# The Gifted (Marvel)



## Kylara (Oct 23, 2017)

So far so good. Ep 3 a little weaker than 1 and 2 and I'm annoyed by continuity problem with Polaris's hair. 

Graphics are good, story interesting, acting decent. 

Blink particularly well done.


----------



## Mouse (Oct 23, 2017)

Sounds interesting. Is this the one that got cancelled?


----------



## J-Sun (Oct 24, 2017)

I would have had no interest in yet another comic book show but they had the wisdom to cast Amy Acker, so I gave it a try just for her. Yet, to my surprise, it's pretty darned good. A little transparent on the symbolic level but I like how almost everyone's a little compromised and there are all kinds of conflicts beyond just mutants vs. cops. Makes for a more complicated and interesting show than might be expected. I was thinking tonight was episode 3 but I must have blended something together because it was #4 and I have seen them all. Enjoyed them all, too.

As far as it being cancelled, Mouse, nope, I think it's doing pretty well in the ratings but I did just find out it's a "limited run" series when I thought it was a normal one. Only supposed to have 10 eps. But I suspect there will be more if the ratings hold up. And I hope they do. This is actually the only hour-long show I'm watching this season and one of only three at all, at least until _iZombie_ and _Elementary_ come back.


----------



## Kylara (Oct 24, 2017)

I thought the same and was pleasantly surprised at how good it is. 

Like you said lots of layers that jazz it up a bit, and it's introducing a new power every ep so as not to overwhelm the viewer. 

The UK are one week behind I think. FOX is showing on a Sunday evening. And we had ep 3.

It's also good to see that they aren't doing the massive explain/info dump about the world/peoples' powers etc but just acting like normal and assuming the viewer will keep up and make assumptions. 

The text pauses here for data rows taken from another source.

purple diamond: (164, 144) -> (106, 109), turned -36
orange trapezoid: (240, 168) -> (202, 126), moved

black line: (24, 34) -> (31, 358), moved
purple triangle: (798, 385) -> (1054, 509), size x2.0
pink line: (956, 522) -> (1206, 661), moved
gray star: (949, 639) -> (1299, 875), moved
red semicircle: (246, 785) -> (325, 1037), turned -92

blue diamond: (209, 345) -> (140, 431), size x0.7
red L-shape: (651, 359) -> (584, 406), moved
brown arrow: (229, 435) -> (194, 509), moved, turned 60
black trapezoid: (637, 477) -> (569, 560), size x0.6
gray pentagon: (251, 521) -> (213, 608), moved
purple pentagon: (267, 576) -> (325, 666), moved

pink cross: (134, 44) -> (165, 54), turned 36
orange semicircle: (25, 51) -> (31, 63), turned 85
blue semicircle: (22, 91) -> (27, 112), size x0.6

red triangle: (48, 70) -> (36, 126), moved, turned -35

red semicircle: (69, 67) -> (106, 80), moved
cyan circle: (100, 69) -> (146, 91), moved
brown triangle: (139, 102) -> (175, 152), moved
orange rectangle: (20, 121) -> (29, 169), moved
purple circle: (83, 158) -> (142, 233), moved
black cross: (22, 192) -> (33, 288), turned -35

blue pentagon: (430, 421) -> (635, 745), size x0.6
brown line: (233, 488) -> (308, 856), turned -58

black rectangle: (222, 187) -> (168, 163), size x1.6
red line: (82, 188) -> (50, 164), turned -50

Some of the script in ep 3 was a little on the poor side but most of it was good.


----------



## Mouse (Oct 24, 2017)

J-Sun said:


> As far as it being cancelled, Mouse, nope, I think it's doing pretty well in the ratings but I did just find out it's a "limited run" series when I thought it was a normal one.



Excellent, thanks. I'll check this one out. (I was thinking of _Sense8_).


----------



## Alexa (Oct 27, 2017)

It's like having the X-Men again, but his time in a series. Only this time we have parents who prefer to save their mutant children and run with the others. Nothing original.


----------



## Mouse (Oct 27, 2017)

Ok, seen the first ep now, really enjoyed it. In particular - Whisky from Dollhouse. Animated X-Men ringtone. Stan Lee. Dog.


----------



## Kylara (Oct 28, 2017)

Thank God someone else remembers the animated xmen series. I got all excited and then no one else knew what I was talking about! Thought I had imagined it existing. Or had got the theme tune wrong.


----------



## Mouse (Oct 28, 2017)

Of course! I've got the entire original animated series on DVD.


----------



## Kylara (Oct 29, 2017)

Very jealous now! I have a craving for it after hearing that snippet of theme tune. I loved watching it but it's all vague fuzzy memories with the odd bright spark of a particular moment!


----------



## Mouse (Oct 29, 2017)

There might be episodes on YouTube. I have to watch it for my Gambit fix.


----------



## Alexa (Nov 21, 2017)

I watched the episode last night. _So_ grandfather and his parents were gifted, too. That explains a lot.



Sorry pH, but that *so* fits so well in there !


----------